Zum nunmehr zweiten Mal in seiner Karriere, darf sich der mittlerweile auf B-Movies eingeschossene Christian Slater nach "Blazin Glory" in den Sattel schwingen und mit flinkem Colt blaue Bohnen durch die gegen ballern.
In " Dawn Rider" welcher von Terry Miles realisiert wurde, spielt er den gesuchten Cowboy John Mason. Als er nach Hause reitet, muss er miterleben wie sein Vater bei einem Bankraub von einer Gruppe maskierter Gangster getötet wird. Es bleibt ihm keine Wahl er muss seine Flucht abrechen und ist fortan auf Rache aus.
Kurz gesagt... Slater bleibt seiner Linie treu und mit Dawn rider haben wir wieder einen waschechten B-Streifen vorliegen, welcher es kaum über unteres Mittelmaaß heraus schafft.

Aufgaben zum Material:
- a) Prüfe anhand der Kritik zu „Dawn Rider“, ob diese Aussagen zutreffen: (i) Christian Slater sitzt in seiner Karriere zum zweiten Mal im Sattel. (ii) Christian Slater hat den Film selbst realisiert. (iii) Der Vater der Hauptfigur stirbt bei einem Bankraub. Antworte jeweils mit Ja oder Nein und zitiere die entscheidenden Worte.
- b) Welche Figur verkörpert Christian Slater laut der Kritik zu „Dawn Rider“?
- c) Setze die Kritik zu „Dawn Rider“ im Anschluss an ihren letzten Satz fort.

Bereitgestelltes Material:
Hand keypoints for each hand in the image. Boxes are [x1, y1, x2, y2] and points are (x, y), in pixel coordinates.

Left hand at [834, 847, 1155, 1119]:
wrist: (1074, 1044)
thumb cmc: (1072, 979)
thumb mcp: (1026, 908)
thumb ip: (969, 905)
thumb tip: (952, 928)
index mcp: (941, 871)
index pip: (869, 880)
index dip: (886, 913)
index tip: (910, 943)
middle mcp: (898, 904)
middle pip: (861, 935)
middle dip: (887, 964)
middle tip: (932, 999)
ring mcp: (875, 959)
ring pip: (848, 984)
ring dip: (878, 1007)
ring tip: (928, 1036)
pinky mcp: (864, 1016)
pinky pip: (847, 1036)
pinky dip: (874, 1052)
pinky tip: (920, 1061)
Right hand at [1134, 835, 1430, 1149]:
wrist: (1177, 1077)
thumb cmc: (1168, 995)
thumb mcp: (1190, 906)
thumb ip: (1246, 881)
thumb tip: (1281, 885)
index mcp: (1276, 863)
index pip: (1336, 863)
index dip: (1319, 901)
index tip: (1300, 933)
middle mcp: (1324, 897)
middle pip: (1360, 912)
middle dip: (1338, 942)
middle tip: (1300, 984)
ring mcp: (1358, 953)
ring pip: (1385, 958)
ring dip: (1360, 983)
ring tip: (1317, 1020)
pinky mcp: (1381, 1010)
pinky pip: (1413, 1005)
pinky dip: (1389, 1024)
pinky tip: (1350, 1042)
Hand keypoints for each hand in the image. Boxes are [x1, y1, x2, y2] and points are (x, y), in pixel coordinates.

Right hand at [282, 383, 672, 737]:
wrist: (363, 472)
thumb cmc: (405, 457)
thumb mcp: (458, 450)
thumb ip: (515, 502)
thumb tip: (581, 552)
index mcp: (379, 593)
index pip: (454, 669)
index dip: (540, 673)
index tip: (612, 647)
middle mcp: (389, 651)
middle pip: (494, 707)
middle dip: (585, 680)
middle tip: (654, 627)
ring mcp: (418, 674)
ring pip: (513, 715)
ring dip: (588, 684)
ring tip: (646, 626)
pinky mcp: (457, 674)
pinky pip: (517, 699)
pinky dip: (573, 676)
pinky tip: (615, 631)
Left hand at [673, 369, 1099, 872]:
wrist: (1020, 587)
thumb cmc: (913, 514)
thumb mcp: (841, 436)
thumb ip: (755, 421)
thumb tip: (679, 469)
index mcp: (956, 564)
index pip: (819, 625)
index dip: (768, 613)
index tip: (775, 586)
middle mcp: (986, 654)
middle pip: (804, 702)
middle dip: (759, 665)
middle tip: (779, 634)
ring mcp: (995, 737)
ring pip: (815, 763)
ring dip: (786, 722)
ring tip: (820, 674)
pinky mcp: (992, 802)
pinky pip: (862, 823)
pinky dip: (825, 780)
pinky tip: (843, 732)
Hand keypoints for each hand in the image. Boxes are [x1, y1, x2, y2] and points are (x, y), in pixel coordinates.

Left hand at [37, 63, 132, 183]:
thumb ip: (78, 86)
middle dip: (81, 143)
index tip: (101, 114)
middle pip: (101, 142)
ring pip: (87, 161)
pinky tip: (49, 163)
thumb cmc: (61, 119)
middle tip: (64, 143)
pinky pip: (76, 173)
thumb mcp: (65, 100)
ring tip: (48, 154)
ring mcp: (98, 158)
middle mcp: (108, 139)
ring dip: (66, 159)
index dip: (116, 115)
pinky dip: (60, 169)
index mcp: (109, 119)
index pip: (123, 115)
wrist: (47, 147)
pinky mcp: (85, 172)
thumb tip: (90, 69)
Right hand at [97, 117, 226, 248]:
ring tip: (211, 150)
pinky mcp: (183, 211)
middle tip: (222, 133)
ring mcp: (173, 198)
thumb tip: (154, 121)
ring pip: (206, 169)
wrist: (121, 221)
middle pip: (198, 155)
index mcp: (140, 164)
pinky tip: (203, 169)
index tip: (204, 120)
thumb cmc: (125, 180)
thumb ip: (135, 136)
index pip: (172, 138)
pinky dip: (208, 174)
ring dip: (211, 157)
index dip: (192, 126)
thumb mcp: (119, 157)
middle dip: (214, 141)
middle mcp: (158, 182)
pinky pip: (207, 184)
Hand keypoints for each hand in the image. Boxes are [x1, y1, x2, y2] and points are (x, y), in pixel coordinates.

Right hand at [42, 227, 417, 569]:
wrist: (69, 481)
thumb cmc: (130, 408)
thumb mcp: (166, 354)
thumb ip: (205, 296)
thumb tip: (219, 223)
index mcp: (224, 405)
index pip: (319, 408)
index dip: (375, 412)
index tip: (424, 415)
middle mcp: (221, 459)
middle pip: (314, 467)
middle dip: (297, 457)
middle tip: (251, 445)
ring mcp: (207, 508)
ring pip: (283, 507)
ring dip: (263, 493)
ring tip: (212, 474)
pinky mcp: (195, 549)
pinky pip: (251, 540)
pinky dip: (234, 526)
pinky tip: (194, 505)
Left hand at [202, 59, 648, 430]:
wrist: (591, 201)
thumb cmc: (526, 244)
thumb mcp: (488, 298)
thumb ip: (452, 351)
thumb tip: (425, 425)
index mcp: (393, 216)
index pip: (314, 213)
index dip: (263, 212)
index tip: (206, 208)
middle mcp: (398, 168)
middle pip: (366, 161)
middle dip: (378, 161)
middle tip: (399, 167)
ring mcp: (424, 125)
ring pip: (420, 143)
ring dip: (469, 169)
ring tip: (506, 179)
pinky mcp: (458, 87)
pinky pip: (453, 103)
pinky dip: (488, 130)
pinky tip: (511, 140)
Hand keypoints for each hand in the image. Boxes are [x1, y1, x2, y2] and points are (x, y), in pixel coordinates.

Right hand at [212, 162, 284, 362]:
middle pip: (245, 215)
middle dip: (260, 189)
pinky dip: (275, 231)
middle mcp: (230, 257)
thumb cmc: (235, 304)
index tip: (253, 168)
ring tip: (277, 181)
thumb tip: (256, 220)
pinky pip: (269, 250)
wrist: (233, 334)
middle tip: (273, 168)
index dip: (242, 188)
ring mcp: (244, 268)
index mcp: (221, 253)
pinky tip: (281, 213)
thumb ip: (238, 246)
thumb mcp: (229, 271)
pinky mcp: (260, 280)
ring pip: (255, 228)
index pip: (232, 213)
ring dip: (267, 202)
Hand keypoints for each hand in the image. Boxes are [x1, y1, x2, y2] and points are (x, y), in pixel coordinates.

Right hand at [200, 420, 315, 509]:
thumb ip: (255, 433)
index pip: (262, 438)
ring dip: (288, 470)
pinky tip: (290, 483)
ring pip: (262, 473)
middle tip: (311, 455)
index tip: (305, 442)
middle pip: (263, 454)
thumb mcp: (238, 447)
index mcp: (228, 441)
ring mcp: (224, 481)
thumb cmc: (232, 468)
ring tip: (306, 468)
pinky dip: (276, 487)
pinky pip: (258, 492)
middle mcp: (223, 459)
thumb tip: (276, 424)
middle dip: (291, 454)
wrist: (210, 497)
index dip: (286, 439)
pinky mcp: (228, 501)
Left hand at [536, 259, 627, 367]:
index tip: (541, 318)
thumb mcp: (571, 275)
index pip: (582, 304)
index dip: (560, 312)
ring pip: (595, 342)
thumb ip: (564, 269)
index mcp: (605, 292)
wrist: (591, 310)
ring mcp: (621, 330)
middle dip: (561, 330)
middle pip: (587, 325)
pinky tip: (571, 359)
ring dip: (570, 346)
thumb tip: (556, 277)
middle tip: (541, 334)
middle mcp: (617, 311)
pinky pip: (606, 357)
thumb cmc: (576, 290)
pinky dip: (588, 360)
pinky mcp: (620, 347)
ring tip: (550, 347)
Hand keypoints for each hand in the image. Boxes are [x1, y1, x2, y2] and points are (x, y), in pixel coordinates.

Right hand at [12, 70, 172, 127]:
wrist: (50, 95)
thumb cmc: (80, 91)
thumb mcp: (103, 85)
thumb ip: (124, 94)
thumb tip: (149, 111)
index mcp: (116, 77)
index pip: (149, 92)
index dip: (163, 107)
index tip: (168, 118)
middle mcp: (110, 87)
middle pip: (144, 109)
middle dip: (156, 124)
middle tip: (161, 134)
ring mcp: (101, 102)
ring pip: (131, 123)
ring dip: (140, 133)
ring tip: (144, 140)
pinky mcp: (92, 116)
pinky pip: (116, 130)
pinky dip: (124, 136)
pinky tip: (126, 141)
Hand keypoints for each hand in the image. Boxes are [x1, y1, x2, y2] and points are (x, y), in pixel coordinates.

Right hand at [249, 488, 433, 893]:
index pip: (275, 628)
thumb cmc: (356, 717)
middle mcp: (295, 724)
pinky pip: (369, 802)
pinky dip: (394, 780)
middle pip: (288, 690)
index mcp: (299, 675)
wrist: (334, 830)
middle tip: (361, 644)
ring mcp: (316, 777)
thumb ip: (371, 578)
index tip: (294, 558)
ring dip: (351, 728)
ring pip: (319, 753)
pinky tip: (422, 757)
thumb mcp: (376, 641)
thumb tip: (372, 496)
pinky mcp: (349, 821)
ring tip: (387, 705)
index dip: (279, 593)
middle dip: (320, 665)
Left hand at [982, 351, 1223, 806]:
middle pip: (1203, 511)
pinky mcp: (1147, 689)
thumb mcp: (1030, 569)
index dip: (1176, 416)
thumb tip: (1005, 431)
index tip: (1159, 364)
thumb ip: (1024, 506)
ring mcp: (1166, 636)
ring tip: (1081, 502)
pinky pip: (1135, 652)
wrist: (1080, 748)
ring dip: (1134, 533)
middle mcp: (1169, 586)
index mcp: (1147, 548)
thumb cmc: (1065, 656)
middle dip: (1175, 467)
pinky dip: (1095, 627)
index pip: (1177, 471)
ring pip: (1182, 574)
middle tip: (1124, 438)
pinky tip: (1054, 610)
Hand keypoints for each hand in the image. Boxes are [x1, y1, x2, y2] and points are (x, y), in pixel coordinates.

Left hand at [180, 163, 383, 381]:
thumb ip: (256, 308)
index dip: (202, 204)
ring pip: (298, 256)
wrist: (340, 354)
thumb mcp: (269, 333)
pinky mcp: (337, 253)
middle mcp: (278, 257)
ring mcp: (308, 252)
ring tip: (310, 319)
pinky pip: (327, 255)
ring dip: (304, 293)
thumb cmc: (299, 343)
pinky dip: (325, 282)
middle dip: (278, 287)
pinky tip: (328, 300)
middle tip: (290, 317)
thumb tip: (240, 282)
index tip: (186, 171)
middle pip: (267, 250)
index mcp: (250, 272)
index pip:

Antworten je Aufgabe:
- a)
(i) Ja: „Zum nunmehr zweiten Mal in seiner Karriere“
(ii) Nein: „welcher von Terry Miles realisiert wurde“
(iii) Ja: „wie sein Vater bei einem Bankraub von einer Gruppe maskierter Gangster getötet wird“

- b) Er spielt den gesuchten Cowboy John Mason.

- c)
Die Story zu simpel , die Action zu unrasant inszeniert und Spannungstechnisch auf Fernsehfilmniveau, schafft es der Film zu keinem Zeitpunkt an andere um Welten bessere Western heranzureichen.
Darstellerisch dürfen wir neben Slater noch so bekannte Gesichter wie Jill Hennesey , Donald Sutherland ( welcher auch immer mehr in die B-Filmwelt abrutscht) und Lochlyn Munroe "bewundern" welche man alle schonmal besser gesehen hat.
Fazit:
Höchstens für Westernallesgucker interessant, alle anderen sollte lieber zu den guten Filmen über die Zeitepoche greifen.